Billy Bob Thornton claims he was smoking real unfiltered cigarettes during the shoot, then he would go to his trailer and smoke more, and he even smoked while doing the voiceover sessions. He claims this experience helped make him quit smoking. Though I don’t know it it stuck or not.


They joke about making an Ed Crane talk show 


The soldier being eaten by the Japanese story came from Barry Sonnenfeld's dad. No telling how long they were sitting on that one. 


“I love the dialogue you guys wrote for this movie.” - Billy Bob

“None of it for you!” - Joel, I think


Good for Billy Bob remembering that Abraham Benrubi was also in U Turn.


There was a deleted scene (unfilmed) in which Ed, the night he kills Dave, wakes up to a flying saucer being outside and tiny ant-like aliens come out. They opted for the Ann UFO story. If they had gone with this route, then my gullibility theory goes right out the window. Its existence even as a deleted scene still messes with it, I guess, but I’ve always found that movies can have multiple interpretations, so I’m sticking with it.

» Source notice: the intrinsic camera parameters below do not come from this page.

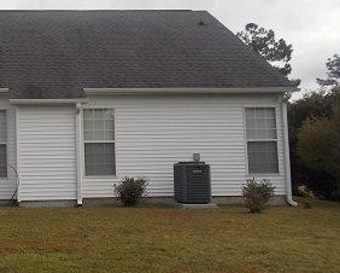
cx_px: 6
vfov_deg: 28.1
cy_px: 112
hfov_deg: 32.2
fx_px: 544
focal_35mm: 54
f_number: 8
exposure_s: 1/160
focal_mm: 4.6
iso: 80
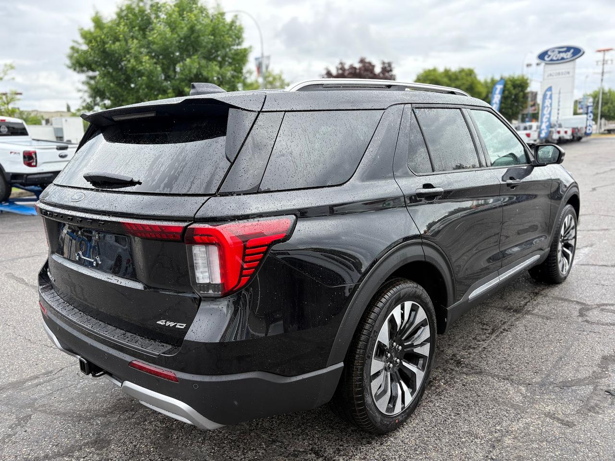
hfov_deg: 67.3
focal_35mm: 26
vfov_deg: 53.1
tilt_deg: -9.8
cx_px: 308
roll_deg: +1.2
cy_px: 230
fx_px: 462
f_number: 1.6
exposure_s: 1/907
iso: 64
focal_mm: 5.96
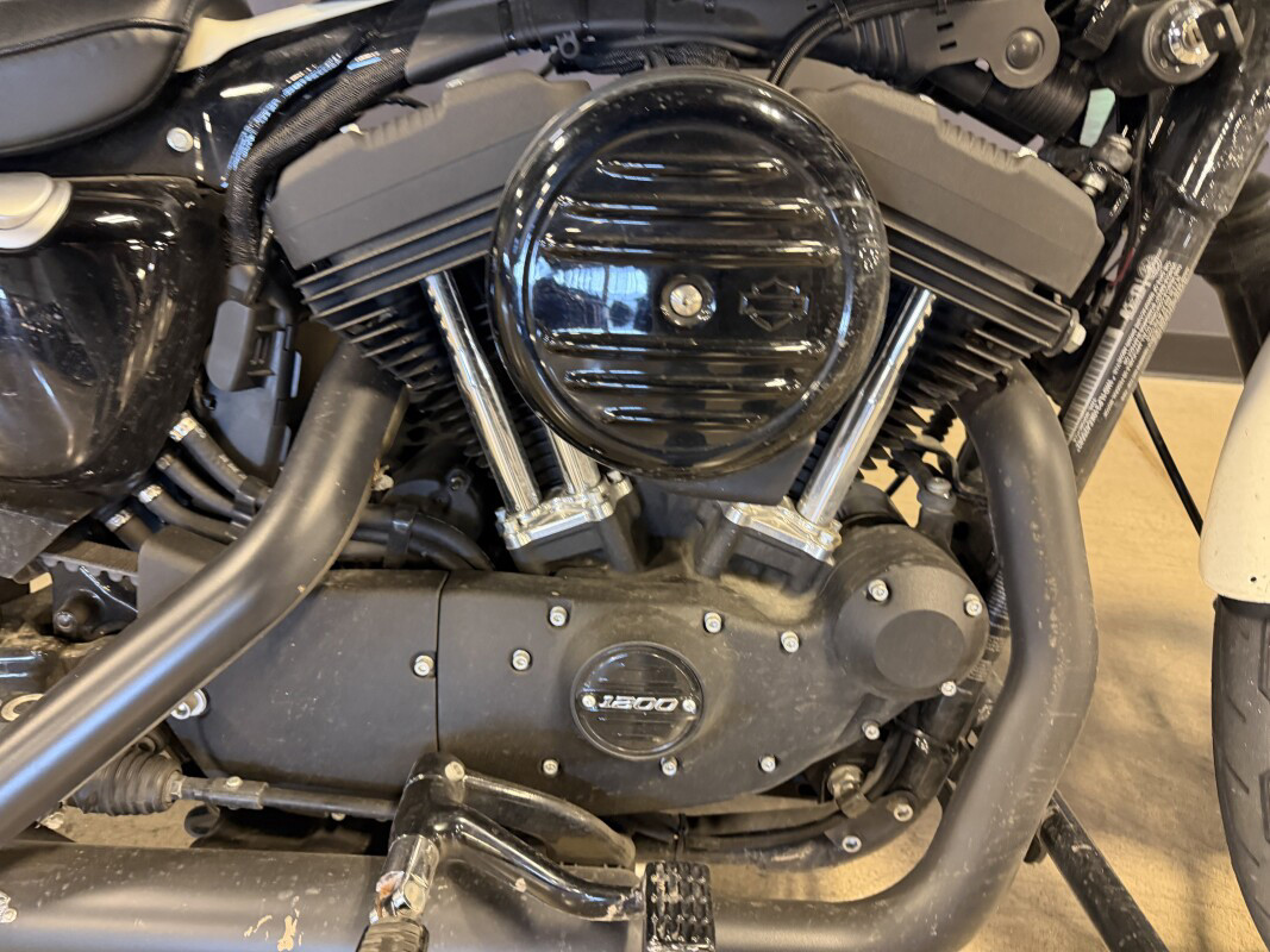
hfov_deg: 71.6
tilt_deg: -33.0
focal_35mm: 24
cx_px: 635
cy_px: 476
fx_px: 880
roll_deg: -1.6
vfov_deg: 56.8
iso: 800
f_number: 1.78
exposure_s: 1/43
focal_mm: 6.76
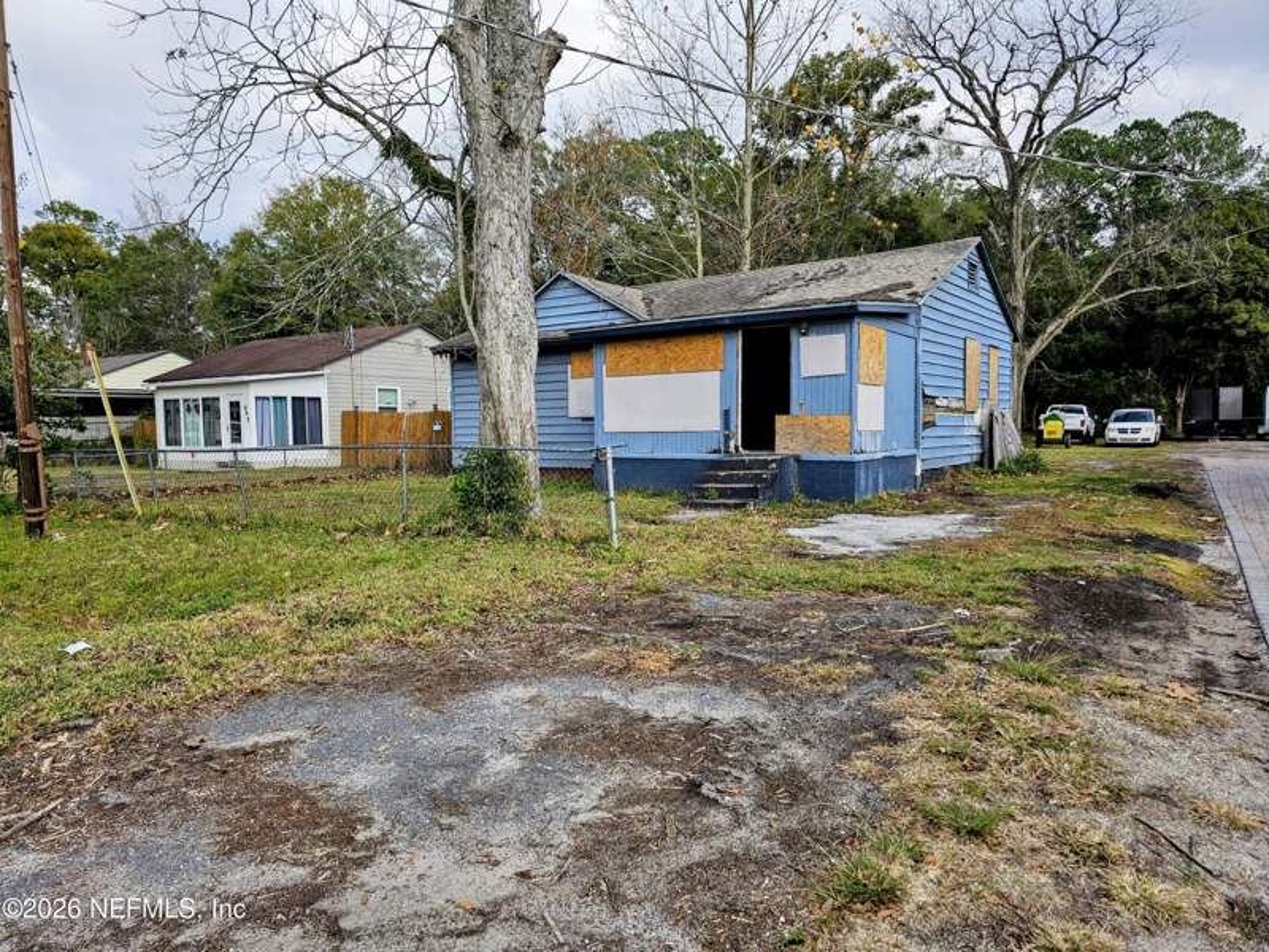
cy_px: 476
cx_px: 634
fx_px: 843
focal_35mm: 23
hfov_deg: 73.9
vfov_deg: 58.9
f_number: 1.7
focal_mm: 6.3
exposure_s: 1/515
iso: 16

Ethan says they did a take of the police officers telling Ed about Doris being arrested in which “Ed fled the interview.” I just like that he used the same terminology as in Fargo.


This commentary was recorded on January 8, 2002. I know this because Thornton mentions that Dave Thomas died that morning.


Thornton fluffed his pants up to make it look like he had an erection while watching Birdy play the piano.


The commentary loses some steam in the back half, with multiple moments of them just watching the movie. You even hear them shuffling around in their seats during these quiet moments.


But it picks up during the credits with Billy Bob claiming he met Roderick Jaynes, the Coens’ fake editor. The Coens play along, referring to Jaynes as kind of a rough character.


They finish talking about a dude interviewing them at Cannes named Guy Pines, but “Pines” is pronounced “penis,” and how ridiculous it is to go with that pronunciation.